EXERCISE AIM: Return the entries below exactly as written.

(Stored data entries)
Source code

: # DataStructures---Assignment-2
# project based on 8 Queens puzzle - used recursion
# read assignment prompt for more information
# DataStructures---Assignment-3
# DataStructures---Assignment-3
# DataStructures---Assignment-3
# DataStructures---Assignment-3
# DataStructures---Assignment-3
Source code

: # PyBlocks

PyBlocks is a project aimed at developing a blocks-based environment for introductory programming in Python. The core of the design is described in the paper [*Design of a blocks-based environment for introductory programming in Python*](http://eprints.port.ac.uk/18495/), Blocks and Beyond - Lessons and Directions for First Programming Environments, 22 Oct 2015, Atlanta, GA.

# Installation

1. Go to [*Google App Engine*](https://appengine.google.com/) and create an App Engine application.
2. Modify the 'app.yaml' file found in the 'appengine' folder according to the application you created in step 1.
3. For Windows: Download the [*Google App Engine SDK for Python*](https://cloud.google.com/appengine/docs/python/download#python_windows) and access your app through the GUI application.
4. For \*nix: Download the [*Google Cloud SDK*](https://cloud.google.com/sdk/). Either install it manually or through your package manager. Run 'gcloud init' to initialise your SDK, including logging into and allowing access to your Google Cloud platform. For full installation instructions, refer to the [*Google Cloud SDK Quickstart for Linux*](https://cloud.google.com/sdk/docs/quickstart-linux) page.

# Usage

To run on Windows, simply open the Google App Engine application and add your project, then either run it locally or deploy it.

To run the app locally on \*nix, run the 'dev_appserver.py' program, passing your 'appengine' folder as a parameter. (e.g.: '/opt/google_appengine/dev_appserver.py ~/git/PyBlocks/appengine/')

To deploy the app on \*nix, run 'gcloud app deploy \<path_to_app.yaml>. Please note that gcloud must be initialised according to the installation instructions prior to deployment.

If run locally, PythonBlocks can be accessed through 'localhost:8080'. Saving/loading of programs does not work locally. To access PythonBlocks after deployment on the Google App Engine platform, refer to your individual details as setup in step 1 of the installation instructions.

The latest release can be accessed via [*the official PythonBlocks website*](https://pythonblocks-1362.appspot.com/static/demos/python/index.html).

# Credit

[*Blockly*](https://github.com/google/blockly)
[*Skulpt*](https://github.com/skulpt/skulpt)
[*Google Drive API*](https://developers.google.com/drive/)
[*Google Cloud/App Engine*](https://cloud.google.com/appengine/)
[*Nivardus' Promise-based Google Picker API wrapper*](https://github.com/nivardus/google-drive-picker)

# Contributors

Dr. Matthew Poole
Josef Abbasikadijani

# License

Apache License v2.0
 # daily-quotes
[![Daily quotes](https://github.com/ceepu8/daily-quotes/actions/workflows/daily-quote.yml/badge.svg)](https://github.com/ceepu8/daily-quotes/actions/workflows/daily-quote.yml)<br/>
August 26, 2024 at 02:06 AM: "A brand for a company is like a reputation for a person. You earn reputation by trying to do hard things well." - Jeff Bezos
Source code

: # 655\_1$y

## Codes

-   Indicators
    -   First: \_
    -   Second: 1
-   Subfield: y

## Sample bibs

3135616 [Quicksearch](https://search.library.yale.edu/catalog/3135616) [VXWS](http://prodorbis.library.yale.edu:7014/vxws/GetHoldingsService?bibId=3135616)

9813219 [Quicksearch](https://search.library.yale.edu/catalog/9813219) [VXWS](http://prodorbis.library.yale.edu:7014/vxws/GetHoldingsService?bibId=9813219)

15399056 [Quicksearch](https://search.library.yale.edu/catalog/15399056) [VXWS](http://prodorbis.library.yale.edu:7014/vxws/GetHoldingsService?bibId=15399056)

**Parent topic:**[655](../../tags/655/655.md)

WRITTEN SOLUTION:
Source code

: # DataStructures---Assignment-2
# project based on 8 Queens puzzle - used recursion
# read assignment prompt for more information
# DataStructures---Assignment-3
# DataStructures---Assignment-3
# DataStructures---Assignment-3
# DataStructures---Assignment-3
# DataStructures---Assignment-3
Source code

: # PyBlocks

PyBlocks is a project aimed at developing a blocks-based environment for introductory programming in Python. The core of the design is described in the paper [*Design of a blocks-based environment for introductory programming in Python*](http://eprints.port.ac.uk/18495/), Blocks and Beyond - Lessons and Directions for First Programming Environments, 22 Oct 2015, Atlanta, GA.

# Installation

1. Go to [*Google App Engine*](https://appengine.google.com/) and create an App Engine application.
2. Modify the 'app.yaml' file found in the 'appengine' folder according to the application you created in step 1.
3. For Windows: Download the [*Google App Engine SDK for Python*](https://cloud.google.com/appengine/docs/python/download#python_windows) and access your app through the GUI application.
4. For \*nix: Download the [*Google Cloud SDK*](https://cloud.google.com/sdk/). Either install it manually or through your package manager. Run 'gcloud init' to initialise your SDK, including logging into and allowing access to your Google Cloud platform. For full installation instructions, refer to the [*Google Cloud SDK Quickstart for Linux*](https://cloud.google.com/sdk/docs/quickstart-linux) page.

# Usage

To run on Windows, simply open the Google App Engine application and add your project, then either run it locally or deploy it.

To run the app locally on \*nix, run the 'dev_appserver.py' program, passing your 'appengine' folder as a parameter. (e.g.: '/opt/google_appengine/dev_appserver.py ~/git/PyBlocks/appengine/')

To deploy the app on \*nix, run 'gcloud app deploy \<path_to_app.yaml>. Please note that gcloud must be initialised according to the installation instructions prior to deployment.

If run locally, PythonBlocks can be accessed through 'localhost:8080'. Saving/loading of programs does not work locally. To access PythonBlocks after deployment on the Google App Engine platform, refer to your individual details as setup in step 1 of the installation instructions.

The latest release can be accessed via [*the official PythonBlocks website*](https://pythonblocks-1362.appspot.com/static/demos/python/index.html).

# Credit

[*Blockly*](https://github.com/google/blockly)
[*Skulpt*](https://github.com/skulpt/skulpt)
[*Google Drive API*](https://developers.google.com/drive/)
[*Google Cloud/App Engine*](https://cloud.google.com/appengine/)
[*Nivardus' Promise-based Google Picker API wrapper*](https://github.com/nivardus/google-drive-picker)

# Contributors

Dr. Matthew Poole
Josef Abbasikadijani

# License

Apache License v2.0
 # daily-quotes
[![Daily quotes](https://github.com/ceepu8/daily-quotes/actions/workflows/daily-quote.yml/badge.svg)](https://github.com/ceepu8/daily-quotes/actions/workflows/daily-quote.yml)<br/>
August 26, 2024 at 02:06 AM: "A brand for a company is like a reputation for a person. You earn reputation by trying to do hard things well." - Jeff Bezos
Source code

: # 655\_1$y

## Codes

-   Indicators
    -   First: \_
    -   Second: 1
-   Subfield: y

## Sample bibs

3135616 [Quicksearch](https://search.library.yale.edu/catalog/3135616) [VXWS](http://prodorbis.library.yale.edu:7014/vxws/GetHoldingsService?bibId=3135616)

9813219 [Quicksearch](https://search.library.yale.edu/catalog/9813219) [VXWS](http://prodorbis.library.yale.edu:7014/vxws/GetHoldingsService?bibId=9813219)

15399056 [Quicksearch](https://search.library.yale.edu/catalog/15399056) [VXWS](http://prodorbis.library.yale.edu:7014/vxws/GetHoldingsService?bibId=15399056)

**Parent topic:**[655](../../tags/655/655.md)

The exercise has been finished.